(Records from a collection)

----------------

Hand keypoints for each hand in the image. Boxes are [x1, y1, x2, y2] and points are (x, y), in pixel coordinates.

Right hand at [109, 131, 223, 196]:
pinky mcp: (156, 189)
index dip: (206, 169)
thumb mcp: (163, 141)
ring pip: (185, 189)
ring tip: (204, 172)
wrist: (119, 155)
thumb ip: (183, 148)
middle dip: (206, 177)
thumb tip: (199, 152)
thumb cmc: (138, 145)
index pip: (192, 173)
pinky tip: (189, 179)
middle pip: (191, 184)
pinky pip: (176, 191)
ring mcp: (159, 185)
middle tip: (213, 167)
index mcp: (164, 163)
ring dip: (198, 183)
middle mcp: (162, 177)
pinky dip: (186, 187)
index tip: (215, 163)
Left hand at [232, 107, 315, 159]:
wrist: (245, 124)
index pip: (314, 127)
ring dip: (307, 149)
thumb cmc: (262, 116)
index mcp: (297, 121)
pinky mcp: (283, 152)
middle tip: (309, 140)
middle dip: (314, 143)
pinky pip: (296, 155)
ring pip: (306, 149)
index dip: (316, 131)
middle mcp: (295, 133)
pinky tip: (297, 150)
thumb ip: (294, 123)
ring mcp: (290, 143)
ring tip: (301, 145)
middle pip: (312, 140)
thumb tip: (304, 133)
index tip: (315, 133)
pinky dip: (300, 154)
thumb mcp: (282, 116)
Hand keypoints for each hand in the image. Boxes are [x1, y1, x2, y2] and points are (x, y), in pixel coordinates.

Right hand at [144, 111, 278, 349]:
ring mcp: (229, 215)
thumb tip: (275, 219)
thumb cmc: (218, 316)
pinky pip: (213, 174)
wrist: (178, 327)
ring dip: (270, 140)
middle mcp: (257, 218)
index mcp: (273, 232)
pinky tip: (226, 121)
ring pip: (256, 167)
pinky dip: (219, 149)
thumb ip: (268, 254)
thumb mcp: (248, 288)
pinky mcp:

----------------

◆ **ABOUT THIS TASK**
Line by line, please copy the records above exactly.

◆ **REPLY**
Hand keypoints for each hand in the image. Boxes are [x1, y1, x2, y2] and points are (x, y), in pixel coordinates.

Right hand at [109, 131, 223, 196]:
pinky mcp: (156, 189)
index dip: (206, 169)
thumb mcp: (163, 141)
ring pip: (185, 189)
ring tip: (204, 172)
wrist: (119, 155)
thumb ip: (183, 148)
middle dip: (206, 177)
thumb tip: (199, 152)
thumb cmc: (138, 145)
index pip: (192, 173)
pinky tip: (189, 179)
middle pip: (191, 184)
pinky pip: (176, 191)
ring mcp: (159, 185)
middle tip: (213, 167)
index mcp: (164, 163)
ring dip: (198, 183)
middle mcp: (162, 177)
pinky dip: (186, 187)
index tip: (215, 163)
Left hand at [232, 107, 315, 159]:
wrist: (245, 124)
index pip: (314, 127)
ring dip: (307, 149)
thumb cmc: (262, 116)
index mcp: (297, 121)
pinky mcp: (283, 152)
middle tip: (309, 140)
middle dip: (314, 143)
pinky pip: (296, 155)
ring pip: (306, 149)
index dip: (316, 131)
middle mcp: (295, 133)
pinky tip: (297, 150)
thumb ip: (294, 123)
ring mcp: (290, 143)
ring tip: (301, 145)
middle pip: (312, 140)
thumb tip: (304, 133)
index tip: (315, 133)
pinky dip: (300, 154)
thumb mcp: (282, 116)
Hand keypoints for each hand in the image. Boxes are [x1, y1, x2, y2] and points are (x, y), in pixel coordinates.

Right hand at [144, 111, 278, 349]:
ring mcp: (229, 215)
thumb tip: (275, 219)
thumb cmc: (218, 316)
pinky pip: (213, 174)
wrist: (178, 327)
ring dip: (270, 140)
middle mcp: (257, 218)
index mcp: (273, 232)
pinky tip: (226, 121)
ring pip: (256, 167)
pinky dip: (219, 149)
thumb ip: (268, 254)
thumb mcp: (248, 288)
pinky mcp:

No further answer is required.